A few weeks ago I was thinking, I wasted a summer, and I love summer up here. But now I wonder, is anything ever wasted? Maybe future summers will be better appreciated for this lost one … or maybe that is just more of my Polly-Anna-ish delusional thinking. If it is possible to be both optimistic and depressed, that’s how I am. Gee, I would think, I know something is terribly, terribly wrong with me, but I bet it will be better tomorrow! Finally, on the last day of the third week, I remembered that during the Great Sadness 2, I had finally called my doctor in desperation and asked for antidepressants. I had resisting taking them, but was finally so tired of the constant bleakness that I was willing to do anything. I wish I had decided this the first day of the three-week “vacation” rather than the last day … but so it goes.

It appears that I am finally getting back in gear.

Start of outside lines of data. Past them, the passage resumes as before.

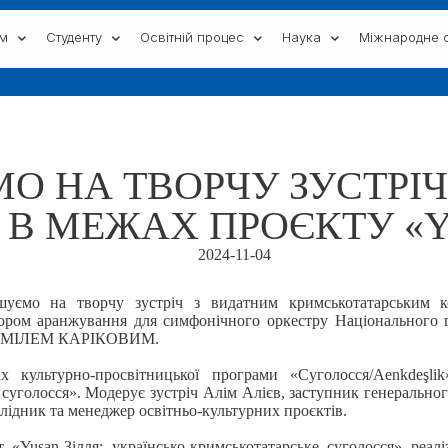
ам
Студенту
Освітній процес
Наука
Міжнародне с
О НА ТВОРЧУ ЗУСТРІЧ
 В МЕЖАХ ПРОЄКТУ «Y
2024-11-04
шуємо на творчу зустріч з видатним кримськотатарським к
тором аранжування для симфонічного оркестру Національного 
ДЖЕМІЛЕМ КАРІКОВИМ.
ах культурно-просвітницької програми «Суголосся/Aenkdeşli
 суголосся». Модерує зустріч Алім Алієв, заступник генеральног
лідник та менеджер освітньо-культурних проєктів.
 «Yuşan-Зілля: українсько-кримськотатарське суголосся» реал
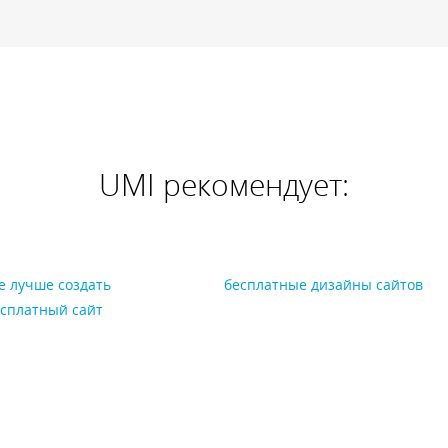
UMI рекомендует:
е лучше создать
бесплатные дизайны сайтов
сплатный сайт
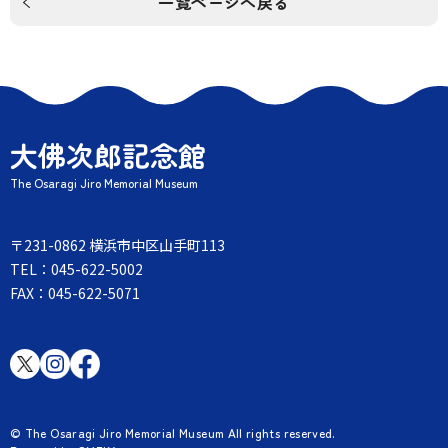
一覧ページへ戻る
大佛次郎記念館
The Osaragi Jiro Memorial Museum
〒231-0862 横浜市中区山手町113
TEL：045-622-5002
FAX：045-622-5071
© The Osaragi Jiro Memorial Museum All rights reserved.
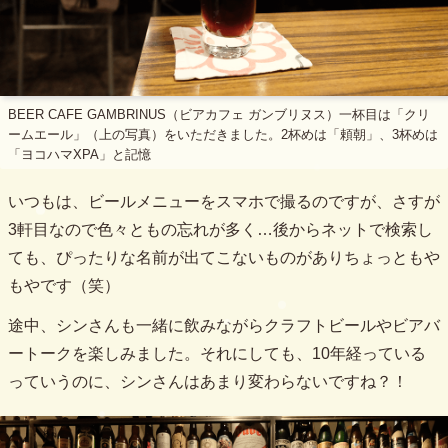
BEER CAFE GAMBRINUS（ビアカフェ ガンブリヌス）一杯目は「クリ
ームエール」（上の写真）をいただきました。2杯めは「頼朝」、3杯めは
「ヨコハマXPA」と記憶
いつもは、ビールメニューをスマホで撮るのですが、さすが
3軒目なので色々ともの忘れが多く…後からネットで検索し
ても、ぴったりな名前が出てこないものがありちょっともや
もやです（笑）
途中、シンさんも一緒に飲みながらクラフトビールやビアバ
ートークを楽しみました。それにしても、10年経っている
っていうのに、シンさんはあまり変わらないですね？！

I’m not quite there, although I’m not quite sure where “there” is. But the fact that I’m writing speaks volumes.


I saw Kim the other day—I hadn’t seen her since our last meeting—I had been buried at work, and, well, depressed. She looked brighter; not happy or anything, but like a slightly brighter sun was shining on her. Her tone was definitely less flat, which made me become a clown in an effort to get her to laugh again. “You will observe once we step into the courtroom that I am going to run around looking frantic and disorganized as I attempt to juggle my clients while the judge is calling the docket. This is all an act to keep the prosecutors off their guards. Please do not be fooled.”

She put her hand on my arm, and smiled with one corner of her mouth, a beautiful, ironic half-smile, “Don’t worry,” she said, “I stopped at the hot dog stand before I came in, and the hot dog guy said that you’re good.”

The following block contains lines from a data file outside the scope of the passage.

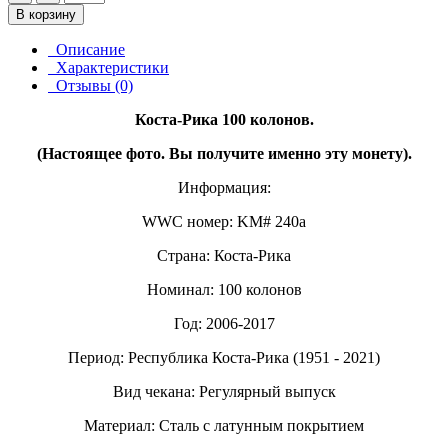
В корзину
Описание
Характеристики
Отзывы (0)
Коста-Рика 100 колонов.
(Настоящее фото. Вы получите именно эту монету).
Информация:
WWC номер: KM# 240a
Страна: Коста-Рика
Номинал: 100 колонов
Год: 2006-2017
Период: Республика Коста-Рика (1951 - 2021)
Вид чекана: Регулярный выпуск
Материал: Сталь с латунным покрытием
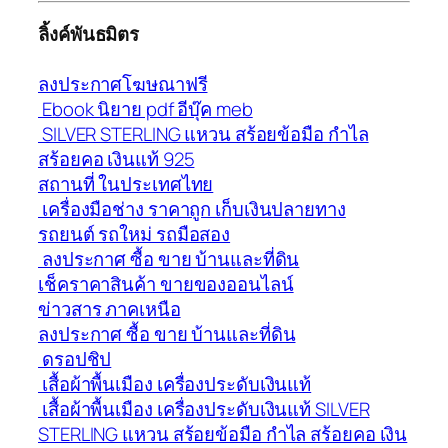
ลิ้งค์พันธมิตร
ลงประกาศโฆษณาฟรี
Ebook นิยาย pdf อีบุ๊ค meb
SILVER STERLING แหวน สร้อยข้อมือ กำไล
สร้อยคอ เงินแท้ 925
สถานที่ ในประเทศไทย
เครื่องมือช่าง ราคาถูก เก็บเงินปลายทาง
รถยนต์ รถใหม่ รถมือสอง
ลงประกาศ ซื้อ ขาย บ้านและที่ดิน
เช็คราคาสินค้า ขายของออนไลน์
ข่าวสาร ภาคเหนือ
ลงประกาศ ซื้อ ขาย บ้านและที่ดิน
ดรอปชิป
เสื้อผ้าพื้นเมือง เครื่องประดับเงินแท้
เสื้อผ้าพื้นเมือง เครื่องประดับเงินแท้ SILVER
STERLING แหวน สร้อยข้อมือ กำไล สร้อยคอ เงิน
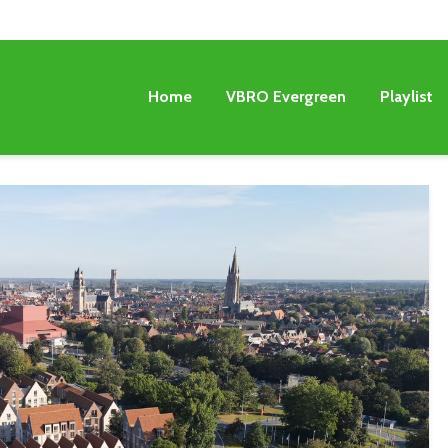
Home
VBRO Evergreen
Playlist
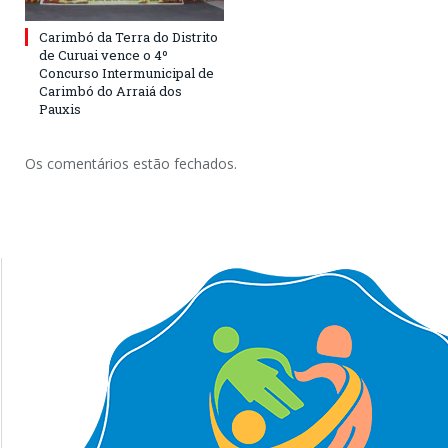
Carimbó da Terra do Distrito
de Curuai vence o 4º
Concurso Intermunicipal de
Carimbó do Arraiá dos
Pauxis
Os comentários estão fechados.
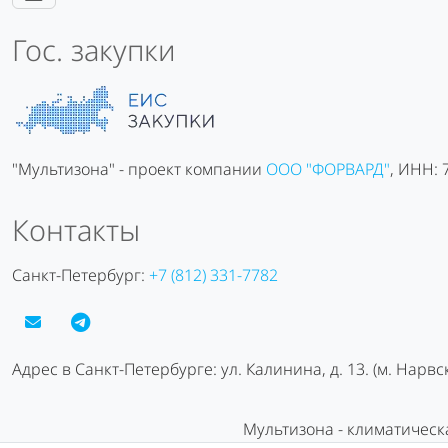
Гос. закупки
"Мультизона" - проект компании
ООО "ФОРВАРД"
, ИНН:
Контакты
Санкт-Петербург:
+7 (812) 331-7782
Адрес в Санкт-Петербурге: ул. Калинина, д. 13. (м. Нарвс
Мультизона - климатическ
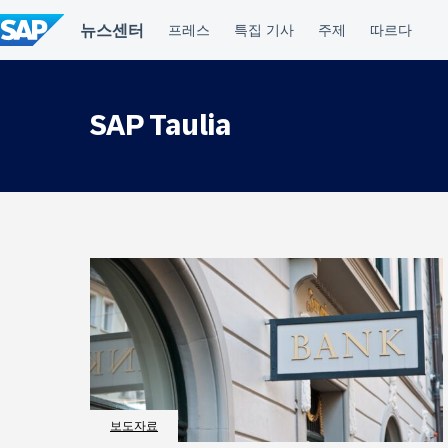
컨
텐
츠
건
너
뛰
SAP Taulia
기
보도자료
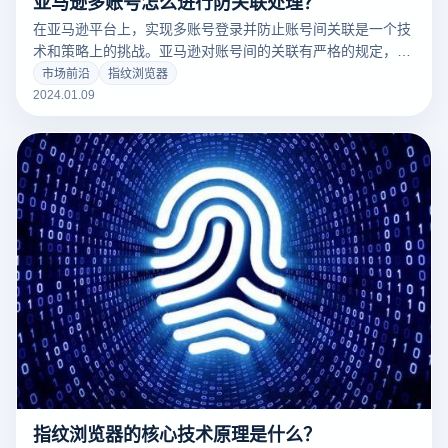
亚马逊多账号怎么进行防关联处理？
在亚马逊平台上，实现多账号登录并防止账号间关联是一个技
术和策略上的挑战。亚马逊对账号间的关联有严格的规定，因
此卖家在操作多个账号时需要格外谨慎，以避免违反规则导致
市场前沿
指纹浏览器
账号被封。在这样的背景下，云登指纹浏览器的技术特性为解
2024.01.09
决这一问题提供了有效的途径。
指纹浏览器的核心技术原理是什么？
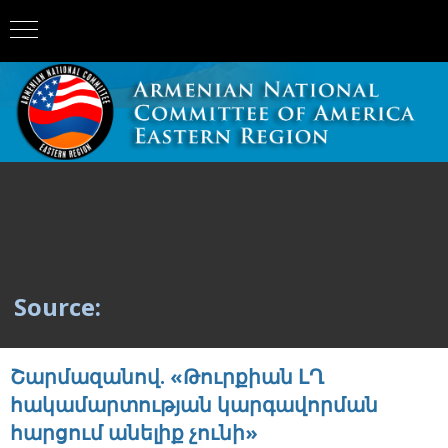
Source:
Շարմազանով. «Թուրքիան ԼՂ
հակամարտության կարգավորման
հարցում անելիք չունի»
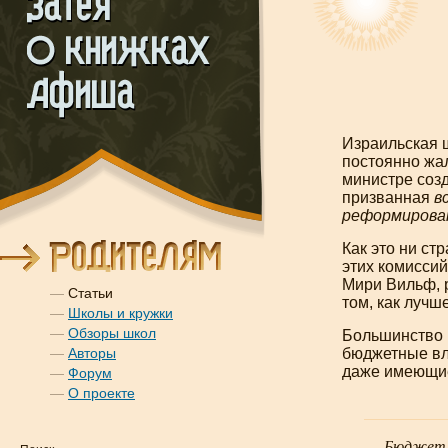
Израильская ш
постоянно жал
министре созд
призванная
в
реформирова
Как это ни ст
этих комиссий
Мири Вильф, 
—
Статьи
том, как лучш
—
Школы и кружки
—
Обзоры школ
Большинство 
—
Авторы
бюджетные вл
даже имеющие
—
Форум
—
О проекте
Бюджет е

“You’re kidding! The hot dog guy said I was good??" I held out my arms the best I could with my files and briefcase, and looked up to the heavens. “By God, I’ve finally made it!”

“Of course you have,” she said. “It was a fucking great hot dog.”


I was lucky that the last week of September was unseasonably gorgeous. Sunny, 80 degrees, flowers were at their peak, a moment from fading, but not quite, leaves were on the verge of falling, but hadn't yet. That week, for the first time, I started taking my dog, Millie, on walks again rather than only throwing the ball for her to fetch. Last Monday was such a bright, sparkly summer/fall day that I went home at lunch and walked Millie through a historic park near my house, where the formal gardens were lush with flowers, and the dahlias, my favorite, were magnificent. I tried to let go of thoughts of the lost summer, lost marriage, maybe lost career—to let go and be present in that moment with my dog, who had been with me through it all—always happy to play fetch although she’d rather go on a walk, always came to me when I cried—she was so excited to have me back walking. Surrounded by the bright sky, giant pine trees and exuberant flowers, it was easy to be just in that moment—feel the sun, marvel at the colors, absorb Millie’s enthusiasm, and as I walked along, I felt what I faintly recalled as joy, and repeated to myself, This is water, this is water …


I don’t know how much longer I’ll be able to remain a public defender. Like I said, some days I’m not sure I’ll make it to lunch. But it seems like every time I make up my mind—I’m out of this place!—a client will say something about the hot-dog guy, or whatever, and I know I’m in for another day. Or, a couple of times a neighbor or acquaintance has made hollow jokes about the soul-crushing emptiness of his job. The best thing about being a public defender is that we never have to search for meaning in our work. Because as impossible as some of this is to bear, a job where you feel that your efforts are ultimately without meaning would be worse. This pure purpose we have—to fight against the forever-overreaching power of government and to do the best we can for our clients—is something we should remind ourselves of every day--that our mission is righteous and the need is great. This, my public-defender friends, is water.